• EXERCISE TEXT
*** Block opens ***
Ron Whyte is planning to expand his barbecue restaurant, Big Daddy's, adding indoor and outdoor seating and maybe more parking. Eventually, he says the light rail project could be a net positive for his business, where sales dropped about 40 percent for four to five months.
"One time you couldn't even get to us," he said. "The street was all tore up. You had to drive a half-mile down the street to turn onto another street. And if you weren't familiar with us, you weren't able to get here."
Like many business owners along the avenue, Whyte is short of parking spaces. Right now, he has no on-street parking and just a few spaces weekdays behind his shop. But Whyte says customer traffic has been picking up.
The Metropolitan Council says the light rail line between St. Paul and Minneapolis is 94 percent complete and should open by July of next year, in time for Major League Baseball's All-Star game at Target field.
Meanwhile, the Council has been funding a $1 million campaign to encourage people to patronize University Avenue businesses through ads on billboards as the sides of Metro Transit buses.
Since light rail construction began on University Avenue in March 2011, about 110 business have closed or moved off the entire light rail line route, not just on University, said Council spokeswoman Laura Baenen. But about 140 have opened, including some that have re-located along the line. Businesses affected by the project have received several million dollars in forgivable loans and other assistance programs.
Two-thirds of the loans from the City of St. Paul went to businesses owned by people of color, according to Nancy Homans, St. Paul's point person for the Central Corridor project. Homans said that's no surprise, considering University Avenue in St. Paul is a magnet for minority entrepreneurs. The loan recipients in the Little Mekong area near University and Western Avenues experienced an average sales loss of about 36 percent during the height of light rail project.
"We believe we were successfully able to target the businesses we were most concerned about -- which were small, independent, minority- or women-owned businesses on the corridor," Homans said.
Of the 206 businesses who received loans, three went out of business, Homans said. Their loans balances were forgiven.
A report released this week by the Asian Economic Development Association documented some of the problems experienced by Little Mekong businesses, ranging from utility problems to basement flooding. The group submitted its findings in response to a study by light rail planners detailing the potential impacts on businesses. A judge ordered the study after community groups, including the St. Paul chapter of the NAACP, sued over the project.
The Met Council says more than 100 projects have been completed or are in development along the light rail corridor from St. Paul's Lowertown neighborhood to the West Bank of Minneapolis. They represent $1.7 billion in private investment.
A business compensation program administered by the City of St. Paul doled out $3.5 million of an available $4 million to small businesses disrupted by construction. According to city figures, bars and restaurants that applied for the forgivable loans suffered less of an impact than, say, barbershops and salons. Average monthly sales for bars and restaurants fell 20 percent, while barbershops and salons lost about 43 percent.
But officials caution that these figures only apply to loan applicants who could prove financial hardship -- not all businesses along the entire corridor.
*** Block closes ***
• EXTRACTED MATERIAL
*** Block opens ***
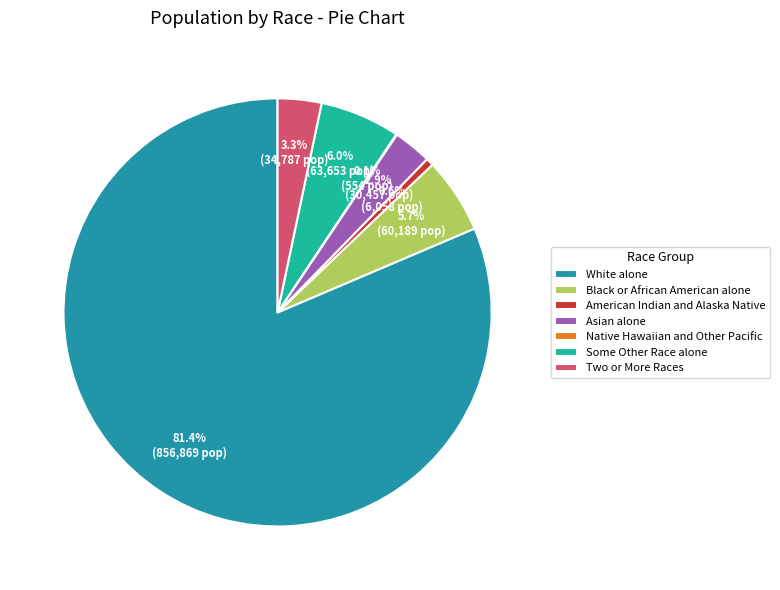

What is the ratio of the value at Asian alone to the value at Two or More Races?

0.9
*** Block closes ***
*** Block opens ***
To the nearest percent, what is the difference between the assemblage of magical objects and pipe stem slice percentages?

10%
*** Block closes ***
• USING THE INFORMATION
a: Answer these questions from the light rail article, one per line:
(i) About how much did sales at Big Daddy's drop, and for how long?
(ii) How much money has the Council put toward the campaign encouraging people to patronize University Avenue businesses?
(iii) Of the 206 businesses that received loans, how many went out of business?
b: Return the passage from the light rail article that begins at the words "Meanwhile, the Council" and stops after "Metro Transit buses.".
c: Rewrite the paragraph of the light rail article beginning "A business compensation program" as a short bulleted list, keeping its main facts.

• OUTPUTS BY TASK
a:
(i) About 40 percent, for four to five months.
(ii) $1 million.
(iii) Three.

b:
Meanwhile, the Council has been funding a $1 million campaign to encourage people to patronize University Avenue businesses through ads on billboards as the sides of Metro Transit buses.

c:
- The City of St. Paul runs a business compensation program that gave $3.5 million of an available $4 million to small businesses disrupted by construction.
- According to city figures, bars and restaurants that applied for the forgivable loans were hit less hard than barbershops and salons.
- Average monthly sales fell 20 percent for bars and restaurants and about 43 percent for barbershops and salons.